1878 | Heidelberg

Hive Mind

Mark Twain on simultaneous invention.

Another of those apparently trifling things has happened to me which puzzle and perplex all men every now and then, keep them thinking an hour or two, and leave their minds barren of explanation or solution at last.

Here it is—and it looks inconsequential enough, I am obliged to say. A few days ago I said, “It must be that Frank Millet doesn’t know we are in Germany, or he would have written long before this. I have been on the point of dropping him a line at least a dozen times during the past six weeks, but I always decided to wait a day or two longer and see if we shouldn’t hear from him. But now I will write.” And so I did. I directed the letter to Paris and thought, “Now we shall hear from him before this letter is fifty miles from Heidelberg—it always happens so.” 

True enough, but why should it? That is the puzzling part of it. We are always talking about letters “crossing” each other, for that is one of the very commonest accidents of this life. We call it “accident,” but perhaps we misname it. We have the instinct a dozen times a year that the letter we are writing is going to “cross” the other person’s letter; and if the reader will rack his memory a little, he will recall the fact that this presentiment had strength enough to it to make him cut his letter down to a decided briefness, because it would be a waste of time to write a letter which was going to “cross,” and hence be a useless letter. I think that in my experience this instinct has generally come to me in cases where I had put off my letter a good while in the hope that the other person would write.

#### Input data:

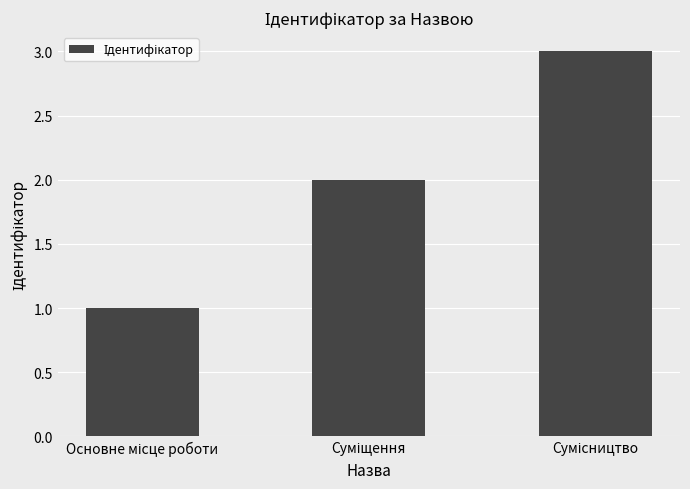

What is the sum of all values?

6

#### Check your understanding:
1. Answer these from the Twain passage on crossing letters, one short answer per line:
(a) To what city did the narrator address the letter to Frank Millet?
(b) How often during the past six weeks had the narrator been on the point of writing to him?
(c) What does the presentiment that a letter will "cross" lead the writer to do to that letter?
2. Do these statements agree with the Twain passage on crossing letters? For each, answer yes or no and quote the words that decide it.
(a) The narrator sent the letter to Frank Millet in Berlin.
(b) The narrator calls the crossing of letters one of the commonest accidents of life.
(c) According to the narrator, the instinct usually came when he had written promptly.
3. Continue the Twain passage on crossing letters from its final sentence, in the same voice.

#### Written responses:
1.
(a) Paris.
(b) At least a dozen times.
(c) Cut it down to a decided briefness.

2.
(a) No: "I directed the letter to Paris"
(b) Yes: "for that is one of the very commonest accidents of this life"
(c) No: "this instinct has generally come to me in cases where I had put off my letter a good while in the hope that the other person would write"

3.
Now I come to the oddest thing that ever happened to me. Two or three years ago, I was lying in bed, idly musing, one morning—it was the second of March—when suddenly a red-hot new idea came whistling down into my camp and exploded with such comprehensive effectiveness as to sweep the vicinity clean of rubbishy reflections and fill the air with their dust and flying fragments. This idea, stated in simple phrase, was that the time was ripe and the market ready for a certain book, a book which ought to be written at once, a book which must command attention and be of peculiar interest—to wit, a book about the Nevada silver mines. The “Great Bonanza” was a new wonder then, and everybody was talking about it. It seemed to me that the person best qualified to write this book was Mr. William H. Wright, a journalist of Virginia City, Nevada, by whose side I had scribbled many months when I was a reporter there ten or twelve years before. He might be alive still; he might be dead; I could not tell, but I would write him anyway. 

I began by merely and modestly suggesting that he make such a book, but my interest grew as I went on, and I ventured to map out what I thought ought to be the plan of the work, he being an old friend and not given to taking good intentions for ill. I even dealt with details and suggested the order and sequence which they should follow. I was about to put the manuscript in an envelope when the thought occurred to me that if this book should be written at my suggestion and then no publisher happened to want it, I should feel uncomfortable, so I concluded to keep my letter back until I should have secured a publisher. I pigeonholed my document and dropped a note to my own publisher, asking him to name a day for a business consultation. He was out of town on a far journey. My note remained unanswered, and at the end of three or four days, the whole matter had passed out of my mind.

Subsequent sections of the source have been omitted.